Eleanor R. Love, of the University of Aberdeen in the United Kingdom, and colleagues studied 30,937 women admitted to Scottish hospitals during 1981 to 2000 who had a miscarriage in their first recorded pregnancy and became pregnant again. Primary outcomes were incidence of miscarriage, live birth, pregnancy termination, stillbirth, or ectopic pregnancy during the second pregnancy.

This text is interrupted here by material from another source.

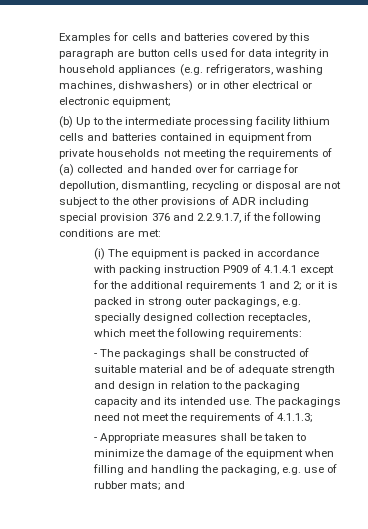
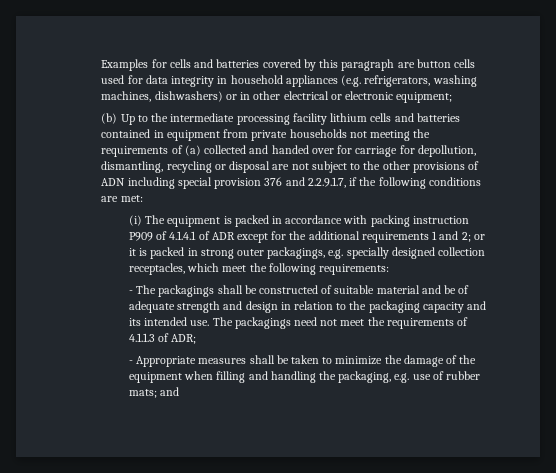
[231,197,256,205] ADR -> [101,178,126,186] ADN
(298, 269) none -> [198,231,235,240] of ADR
[277,413,314,423] 4.1.1.3; -> [128,333,197,344] 4.1.1.3 of ADR;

The researchers found that women who got pregnant again within six months of their miscarriage were less likely to have another miscarriage (adjusted odds ratio [OR], 0.66), termination (OR, 0.43), or have an ectopic pregnancy (OR, 0.48) than women with a six- to 12-month interval between pregnancies. Women who did not conceive again for more than 24 months were more likely to have a pregnancy termination (OR, 2.40) or an ectopic pregnancy (OR, 1.97). The women who conceived again within six months and had a live birth also were less likely to have a cesarean section (OR, 0.90), preterm delivery (OR, 0.89), or a low birth weight infant (OR, 0.84) than women with a six- to 12-month interpregnancy interval, though they were more likely to have induced labor (OR, 1.08).

"Women who conceive within six months of an initial miscarriage have the best reproductive outcomes and lowest complication rates in a subsequent pregnancy," the authors write.